Tuesday, March 21, 2006

Fettuccine with Meatballs

Last night's dinner came to us by way of the lovely Nigella Lawson, my culinary pick as adopted big sister (if Ina Garten is my culinary adopted mother). I tweaked the recipe a bit, and sadly did not make my own pasta. I find that De Cecco makes the best dried pasta out there, so I used that.

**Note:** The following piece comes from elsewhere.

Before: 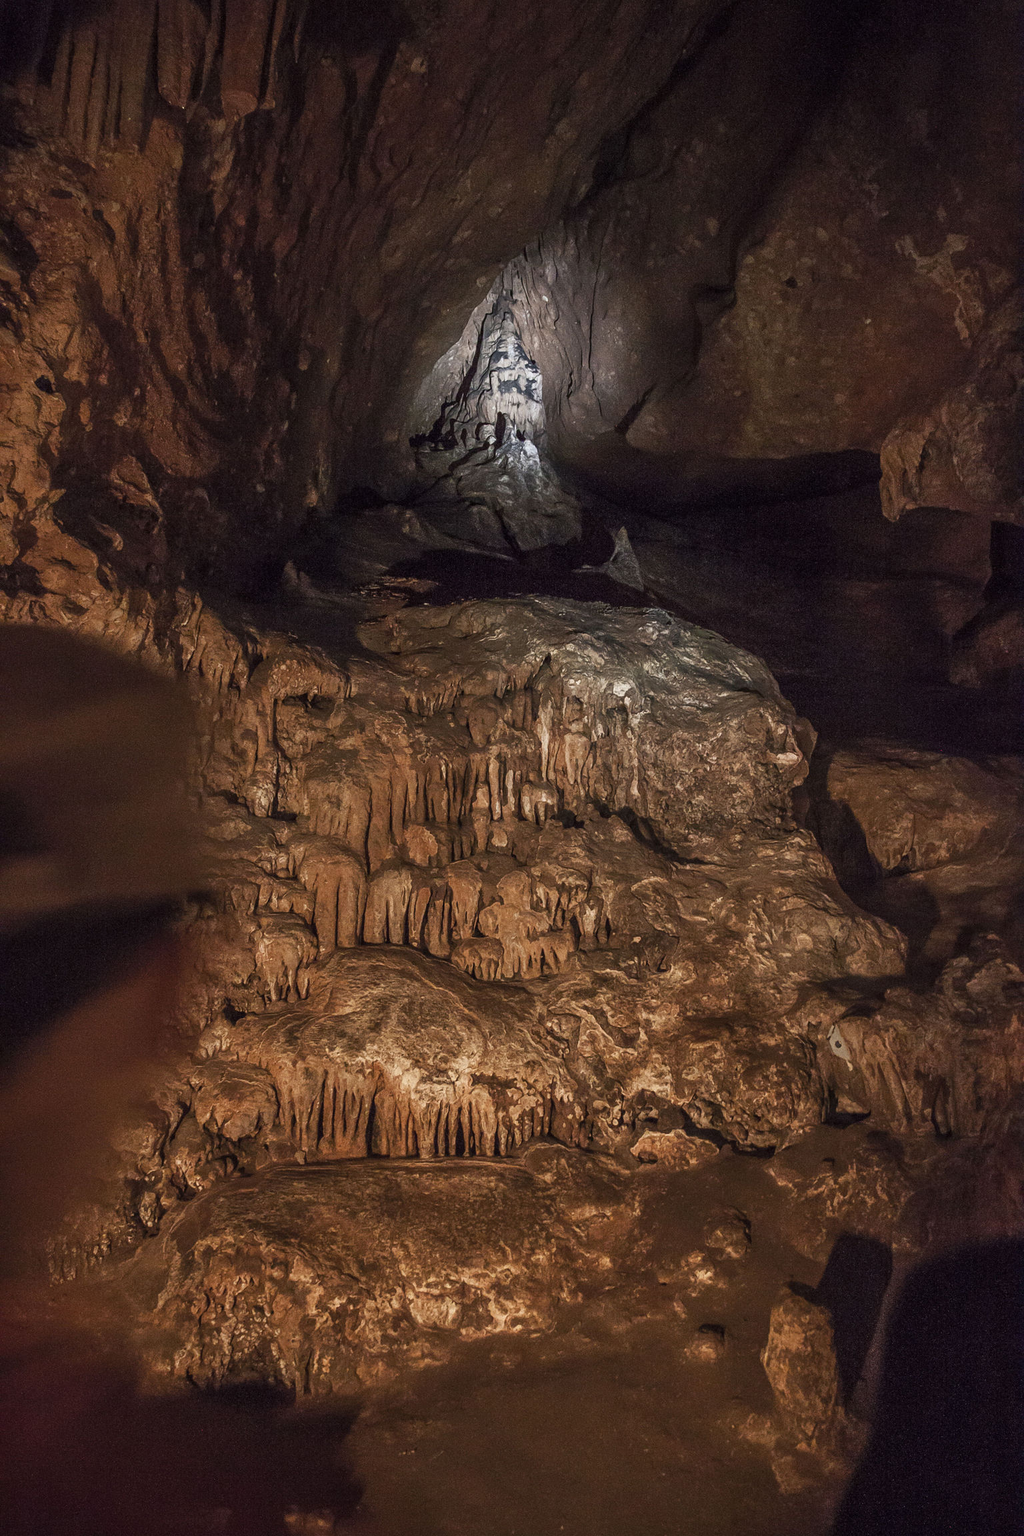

This is a wonderful dish, the tiny meatballs are coated by the simple, pureed sauce. Chris was (and is, for leftovers), a big fan. Before getting into the instructions, I want to second Lawson's reccomendation that you make the meatballs pretty small--about a heaping teaspoon. It is a bit tedious, but you can kind of zone out and make a whole batch of them in less than 20 minutes.

Fettuccine with Meatballs
serves 4-6

for the meatballs:

1 lb. ground beef
2 mild Italian sausage links, removed from their casings
1 egg
1-2 Tbsp grated parmesan cheese
1 garlic clove, grated
1 tsp dried oregano
2-3 Tbsp fine bread crumbs
pinch freshly ground pepper
1 tsp salt


Use your hands to mix everything in a large bowl, making sure to break up the sausage and really combine it with the ground beef. Shape the meat mixture into small balls, then place them on a baking sheet lined with aluminum foil. Refrigerate until you are ready to use them.


for the tomato sauce:

1 onion
2 cloves garlic
1 tsp dried oregano
1 Tbsp butter
1 Tbsp olive oil
2 14-oz. cans petite diced tomatoes
.5 cup of water
pinch of sugar
salt and pepper
.25 cup half & half
1 lb. fettuccine
parmesan cheese, for grating

Pulse the onions, garlic, and oregano in a food processor (or blender), until it becomes a uniform pulp. Heat the butter and oil in a large saute pan, then dump the onion mixture in and cook over medium-low heat for about 10 minutes, until soft and fragrant.

While the onions are cooking, rinse your food processor/blender briefly, then dump the canned tomatoes and their jucies in. Puree until smooth. Add to the cooked onion mixture, along with the water, sugar, and salt and pepper to taste. Simmer gently for 10 minutes. You should have a kind of thin sauce, it will thicken up later.


Stir in the half & half, then drop the meatballs in one by one. Make sure to not stir the sauce until the meatballs have turned from pink to brown, or you might break them up and end up with meat sauce. Partially cover with a lid and simmer for 20 minutes.

Give the meatballs a stir and simmer uncovered for another 5 minutes (you may want a splatter guard, the tomato sauce is messy). Taste and add salt and pepper if needed. Serve over pasta and top with lots of parmesan cheese.